Policy Gradient Theorem (Sutton et al., 1999)

For any MDP, the policy gradient is:

g = \nabla_\theta \mathcal{J}(\theta) = \mathbb{E}_{s \sim \rho_\theta, a \sim \pi_\theta}[\nabla_\theta \log \pi_\theta(s, a) \, Q^{\pi_\theta}(s, a) ]

Policy Gradient Theorem with function approximation

Better yet, (Sutton et al., 1999) showed that we can replace the true Q-value Q^{\pi_\theta}(s, a) by an estimate Q_\varphi(s, a) as long as this one is unbiased:

\nabla_\theta \mathcal{J}(\theta) = \mathbb{E}_{s \sim \rho_\theta, a \sim \pi_\theta}[\nabla_\theta \log \pi_\theta(s, a) \, Q_\varphi(s, a) ]

We only need to have:

Q_\varphi(s, a) \approx Q^{\pi_\theta}(s, a) \; \forall s, a

The approximated Q-values can for example minimize the mean square error with the true Q-values:

\mathcal{L}(\varphi) = \mathbb{E}_{s \sim \rho_\theta, a \sim \pi_\theta}[(Q^{\pi_\theta}(s, a) - Q_\varphi(s, a))^2]

Actor-critic architectures

We obtain an actor-critic architecture:

  • the actor \pi_\theta(s, a) implements the policy and selects an action a in a state s.
  • the critic Q_\varphi(s, a) estimates the value of that action and drives learning in the actor.

Actor-critic architecture for policy gradient.

But how to train the critic? We do not know Q^{\pi_\theta}(s, a). As always, we can estimate it through sampling:

  • Monte-Carlo critic: sampling the complete episode.

\mathcal{L}(\varphi) = \mathbb{E}_{s \sim \rho_\theta, a \sim \pi_\theta}[(R(s, a) - Q_\varphi(s, a))^2]

  • SARSA critic: sampling (s, a, r, s', a') transitions.
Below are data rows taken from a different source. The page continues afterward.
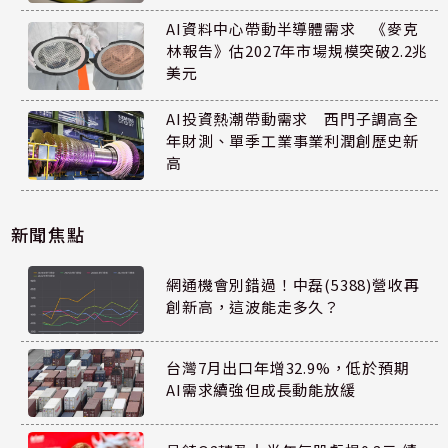
AI資料中心帶動半導體需求 《麥克
林報告》估2027年市場規模突破2.2兆
美元
AI投資熱潮帶動需求 西門子調高全
年財測、單季工業事業利潤創歷史新
高
新聞焦點
網通機會別錯過！中磊(5388)營收再
創新高，這波能走多久？
台灣7月出口年增32.9%，低於預期
AI需求續強但成長動能放緩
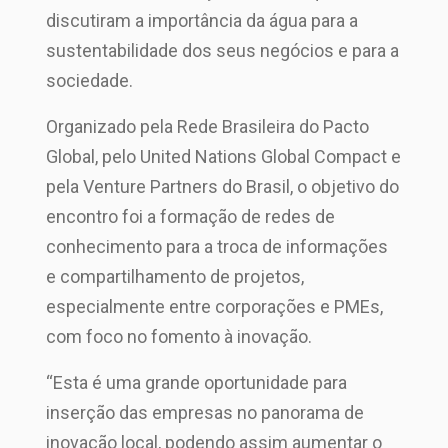
discutiram a importância da água para a
sustentabilidade dos seus negócios e para a
sociedade.
Organizado pela Rede Brasileira do Pacto
Global, pelo United Nations Global Compact e
pela Venture Partners do Brasil, o objetivo do
encontro foi a formação de redes de
conhecimento para a troca de informações
e compartilhamento de projetos,
especialmente entre corporações e PMEs,
com foco no fomento à inovação.
“Esta é uma grande oportunidade para
inserção das empresas no panorama de
inovação local, podendo assim aumentar o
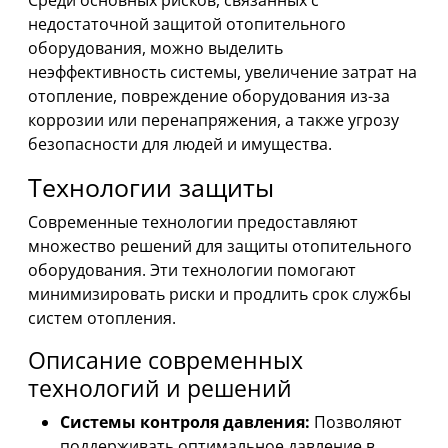
недостаточной защитой отопительного
оборудования, можно выделить
неэффективность системы, увеличение затрат на
отопление, повреждение оборудования из-за
коррозии или перенапряжения, а также угрозу
безопасности для людей и имущества.
Технологии защиты
Современные технологии предоставляют
множество решений для защиты отопительного
оборудования. Эти технологии помогают
минимизировать риски и продлить срок службы
систем отопления.
Описание современных
технологий и решений
Системы контроля давления:
Позволяют
поддерживать оптимальное давление в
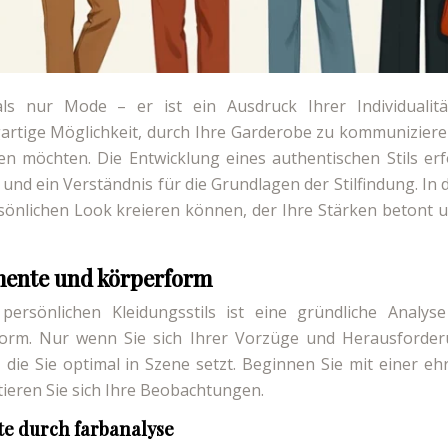
als nur Mode – er ist ein Ausdruck Ihrer Individualit
zigartige Möglichkeit, durch Ihre Garderobe zu kommuniziere
 möchten. Die Entwicklung eines authentischen Stils erf
 und ein Verständnis für die Grundlagen der Stilfindung. In
ersönlichen Look kreieren können, der Ihre Stärken betont u
emente und körperform
persönlichen Kleidungsstils ist eine gründliche Analyse
orm. Nur wenn Sie sich Ihrer Vorzüge und Herausforde
die Sie optimal in Szene setzt. Beginnen Sie mit einer ehr
eren Sie sich Ihre Beobachtungen.
te durch farbanalyse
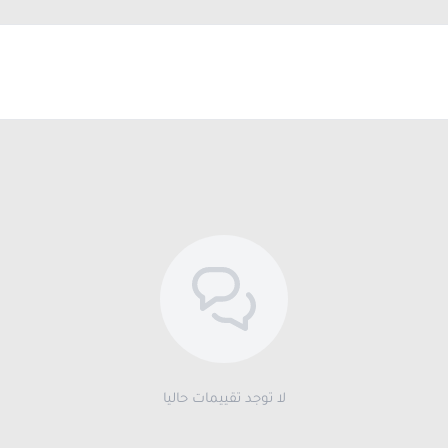
لا توجد تقييمات حاليا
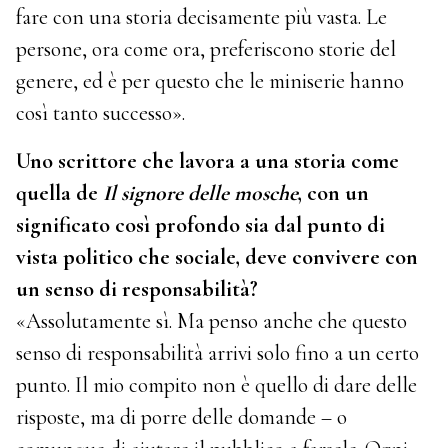
fare con una storia decisamente più vasta. Le
persone, ora come ora, preferiscono storie del
genere, ed è per questo che le miniserie hanno
così tanto successo».
Uno scrittore che lavora a una storia come
quella de
Il signore delle mosche
, con un
significato così profondo sia dal punto di
vista politico che sociale, deve convivere con
un senso di responsabilità?
«Assolutamente sì. Ma penso anche che questo
senso di responsabilità arrivi solo fino a un certo
punto. Il mio compito non è quello di dare delle
risposte, ma di porre delle domande – o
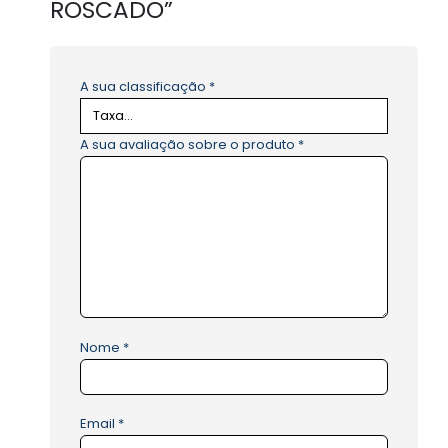
ROSCADO”
A sua classificação
*
A sua avaliação sobre o produto
*
Nome
*
Email
*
\mathcal{L}(\varphi) = \mathbb{E}_{s, s' \sim \rho_\theta, a, a' \sim \pi_\theta}[(r + \gamma \, Q_\varphi(s', a') - Q_\varphi(s, a))^2]
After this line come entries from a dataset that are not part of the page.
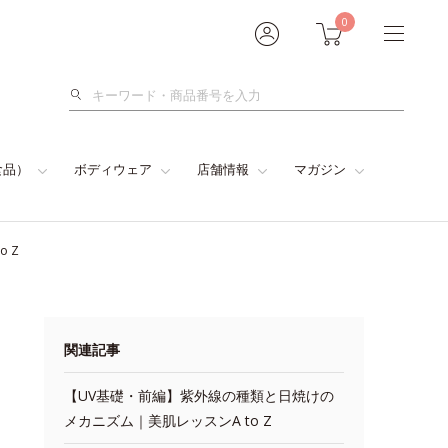
0
検
索
食品）
ボディウェア
店舗情報
マガジン
 Z
関連記事
【UV基礎・前編】紫外線の種類と日焼けの
メカニズム｜美肌レッスンA to Z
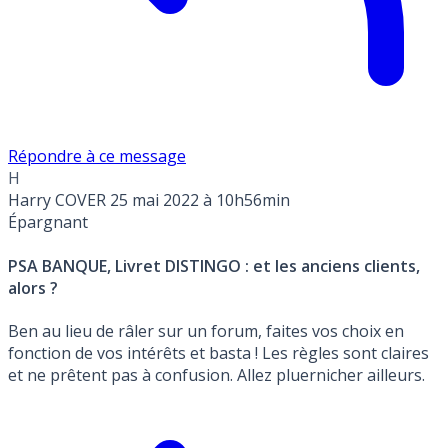
Répondre à ce message
H
Harry COVER
25 mai 2022 à 10h56min
Épargnant
PSA BANQUE, Livret DISTINGO : et les anciens clients,
alors ?
Ben au lieu de râler sur un forum, faites vos choix en
fonction de vos intérêts et basta ! Les règles sont claires
et ne prêtent pas à confusion. Allez pluernicher ailleurs.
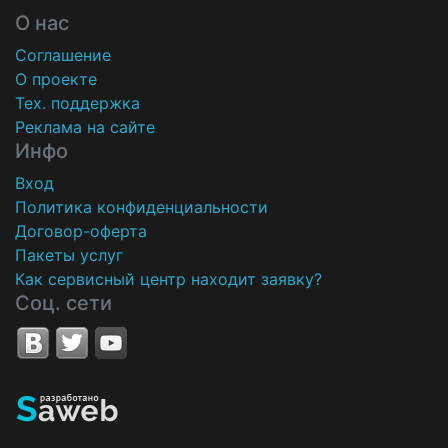
О нас
Соглашение
О проекте
Тех. поддержка
Реклама на сайте
Инфо
Вход
Политика конфиденциальности
Договор-оферта
Пакеты услуг
Как сервисный центр находит заявку?
Соц. сети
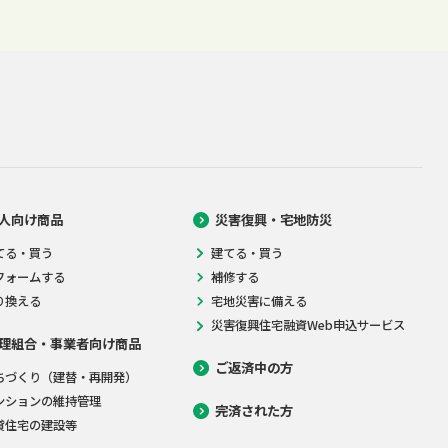
人向け商品
災害復興・宅地防災
てる・買う
建てる・買う
フォームする
補修する
り換える
宅地災害に備える
災害復興住宅融資Web申込サービス
理組合・事業者向け商品
ご返済中の方
ちづくり（建替・再開発）
ンションの維持管理
完済された方
貸住宅の建設等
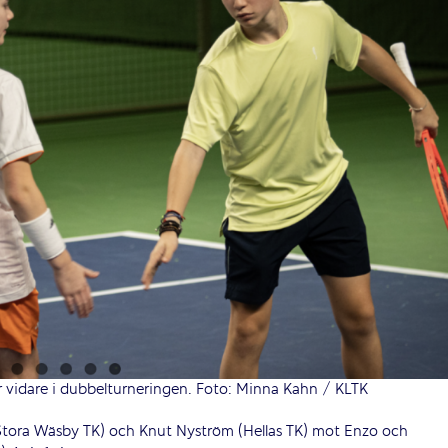
 vidare i dubbelturneringen. Foto: Minna Kahn / KLTK
 (Stora Wäsby TK) och Knut Nyström (Hellas TK) mot Enzo och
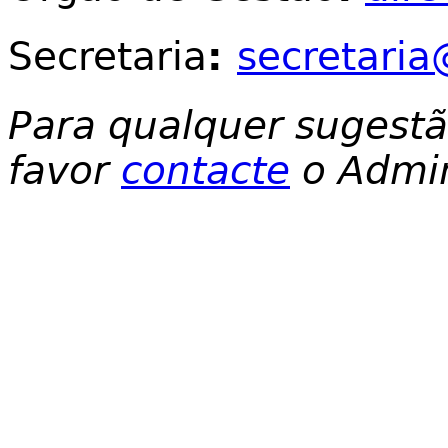
Secretaria
:
secretaria
Para qualquer sugest
favor
contacte
o Admin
  • Q-learning critic: sampling (s, a, r, s') transitions.

\mathcal{L}(\varphi) = \mathbb{E}_{s, s' \sim \rho_\theta, a \sim \pi_\theta}[(r + \gamma \, \max_{a'} Q_\varphi(s', a') - Q_\varphi(s, a))^2]
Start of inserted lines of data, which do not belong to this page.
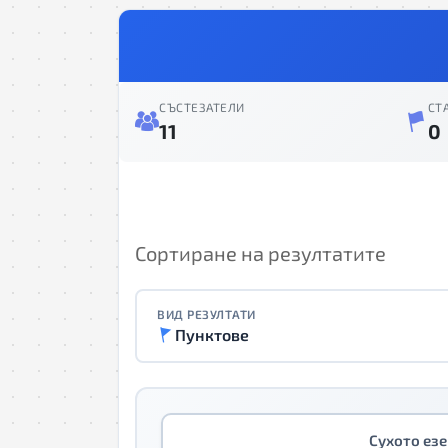
СЪСТЕЗАТЕЛИ
СТ
11
0
Сортиране на резултатите
ВИД РЕЗУЛТАТИ
Пунктове
Сухото ез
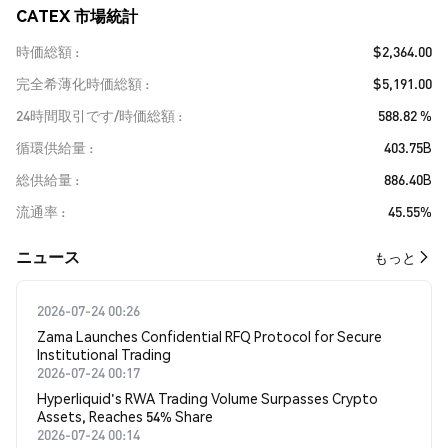
CATEX 市場統計
時価総額
$2,364.00
完全希薄化時価総額
$5,191.00
24時間取引です/時価総額
588.82 %
循環供給量
403.75B
総供給量
886.40B
流通率
45.55%
​​ニュース​​
もっと
2026-07-24 00:26
Zama Launches Confidential RFQ Protocol for Secure
Institutional Trading
2026-07-24 00:17
Hyperliquid's RWA Trading Volume Surpasses Crypto
Assets, Reaches 54% Share
2026-07-24 00:14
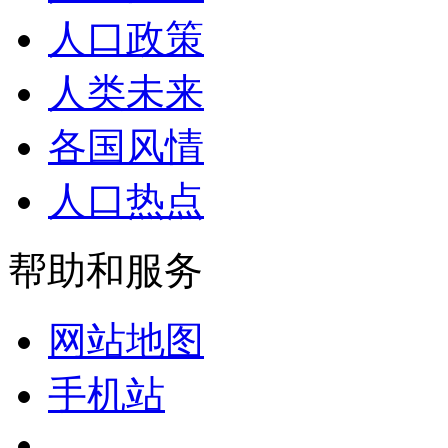
人口政策
人类未来
各国风情
人口热点
帮助和服务
网站地图
手机站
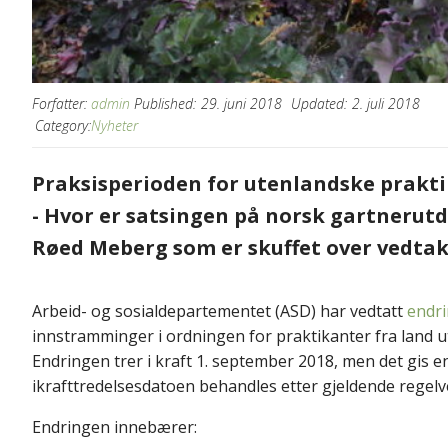
Forfatter:
admin
Published:
29. juni 2018
Updated:
2. juli 2018
Category:
Nyheter
Praksisperioden for utenlandske prakti
- Hvor er satsingen på norsk gartnerut
Røed Meberg som er skuffet over vedtak
Arbeid- og sosialdepartementet (ASD) har vedtatt
endri
innstramminger i ordningen for praktikanter fra land 
Endringen trer i kraft 1. september 2018, men det gis 
ikrafttredelsesdatoen behandles etter gjeldende regelv
Endringen innebærer:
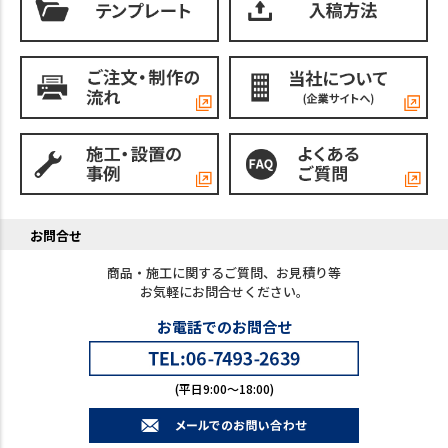
お問合せ
商品・施工に関するご質問、お見積り等
お気軽にお問合せください。
お電話でのお問合せ
(平日9:00～18:00)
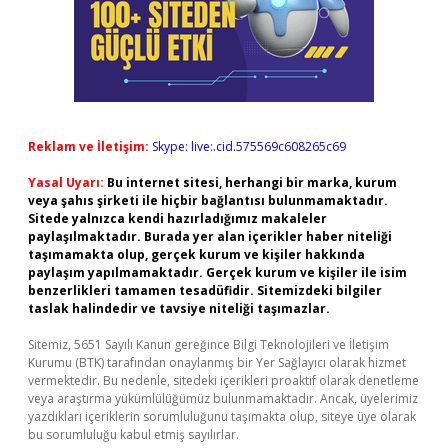
Reklam ve İletişim:
Skype: live:.cid.575569c608265c69
Yasal Uyarı:
Bu internet sitesi, herhangi bir marka, kurum
veya şahıs şirketi ile hiçbir bağlantısı bulunmamaktadır.
Sitede yalnızca kendi hazırladığımız makaleler
paylaşılmaktadır. Burada yer alan içerikler haber niteliği
taşımamakta olup, gerçek kurum ve kişiler hakkında
paylaşım yapılmamaktadır. Gerçek kurum ve kişiler ile isim
benzerlikleri tamamen tesadüfidir. Sitemizdeki bilgiler
taslak halindedir ve tavsiye niteliği taşımazlar.
Sitemiz, 5651 Sayılı Kanun gereğince Bilgi Teknolojileri ve İletişim
Kurumu (BTK) tarafından onaylanmış bir Yer Sağlayıcı olarak hizmet
vermektedir. Bu nedenle, sitedeki içerikleri proaktif olarak denetleme
veya araştırma yükümlülüğümüz bulunmamaktadır. Ancak, üyelerimiz
yazdıkları içeriklerin sorumluluğunu taşımakta olup, siteye üye olarak
bu sorumluluğu kabul etmiş sayılırlar.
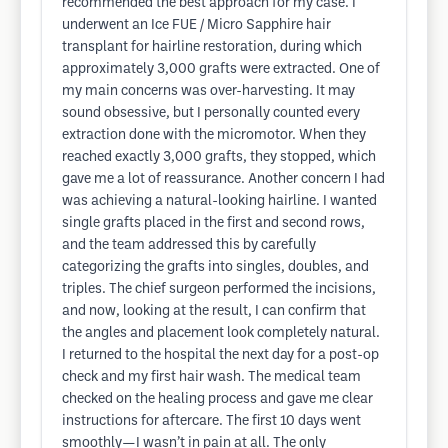
recommended the best approach for my case. I
underwent an Ice FUE / Micro Sapphire hair
transplant for hairline restoration, during which
approximately 3,000 grafts were extracted. One of
my main concerns was over-harvesting. It may
sound obsessive, but I personally counted every
extraction done with the micromotor. When they
reached exactly 3,000 grafts, they stopped, which
gave me a lot of reassurance. Another concern I had
was achieving a natural-looking hairline. I wanted
single grafts placed in the first and second rows,
and the team addressed this by carefully
categorizing the grafts into singles, doubles, and
triples. The chief surgeon performed the incisions,
and now, looking at the result, I can confirm that
the angles and placement look completely natural.
I returned to the hospital the next day for a post-op
check and my first hair wash. The medical team
checked on the healing process and gave me clear
instructions for aftercare. The first 10 days went
smoothly—I wasn’t in pain at all. The only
As with REINFORCE, the PG actor suffers from the high variance of the Q-values. It is possible to use a baseline in the PG without introducing a bias:

\nabla_\theta \mathcal{J}(\theta) = \mathbb{E}_{s \sim \rho_\theta, a \sim \pi_\theta}[\nabla_\theta \log \pi_\theta(s, a) \, (Q^{\pi_\theta}(s, a) -b)]

In particular, the advantage actor-critic uses the value of a state as the baseline:

\begin{aligned} \nabla_\theta \mathcal{J}(\theta) &= \mathbb{E}_{s \sim \rho_\theta, a \sim \pi_\theta}[\nabla_\theta \log \pi_\theta(s, a) \, (Q^{\pi_\theta}(s, a) - V^{\pi_\theta}(s))] \\ &\\ &= \mathbb{E}_{s \sim \rho_\theta, a \sim \pi_\theta}[\nabla_\theta \log \pi_\theta(s, a) \, A^{\pi_\theta}(s, a)] \\ \end{aligned}

The critic can either:

  • learn to approximate both Q^{\pi_\theta}(s, a) and V^{\pi_\theta}(s) with two different NN (SAC).
  • replace one of them with a sampling estimate (A3C, DDPG)
  • learn the advantage A^{\pi_\theta}(s, a) directly (GAE, PPO)

Policy Gradient methods can therefore take many forms :

\nabla_\theta J(\theta) = \mathbb{E}_{s_t \sim \rho_\theta, a_t \sim \pi_\theta}[\nabla_\theta \log \pi_\theta (s_t, a_t) \, \psi_t ]


  • \psi_t = R_t is the REINFORCE algorithm (MC sampling).

  • \psi_t = R_t - b is the REINFORCE with baseline algorithm.

  • \psi_t = Q^\pi(s_t, a_t) is the policy gradient theorem.

  • \psi_t = A^\pi(s_t, a_t) = Q^\pi(s_t, a_t) - V^\pi(s_t) is the advantage actor-critic.

  • \psi_t = r_{t+1} + \gamma \, V^\pi(s_{t+1}) - V^\pi(s_t) is the TD actor-critic.

  • \psi_t = \sum_{k=0}^{n-1} \gamma^{k} \, r_{t+k+1} + \gamma^n \, V^\pi(s_{t+n}) - V^\pi(s_t) is the n-step advantage.

and many others…

The different variants of PG deal with the bias/variance trade-off.

\nabla_\theta J(\theta) = \mathbb{E}_{s_t \sim \rho_\theta, a_t \sim \pi_\theta}[\nabla_\theta \log \pi_\theta (s_t, a_t) \, \psi_t ]

  1. The more \psi_t relies on sampled rewards (e.g. R_t), the more the gradient will be correct on average (small bias), but the more it will vary (high variance). This increases the sample complexity: we need to average more samples to correctly estimate the gradient.
  2. The more \psi_t relies on estimations (e.g. the TD error), the more stable the gradient (small variance), but the more incorrect it is (high bias). This can lead to suboptimal policies, i.e. local optima of the objective function.

All the methods we will see in the rest of the course are attempts at finding the best trade-off.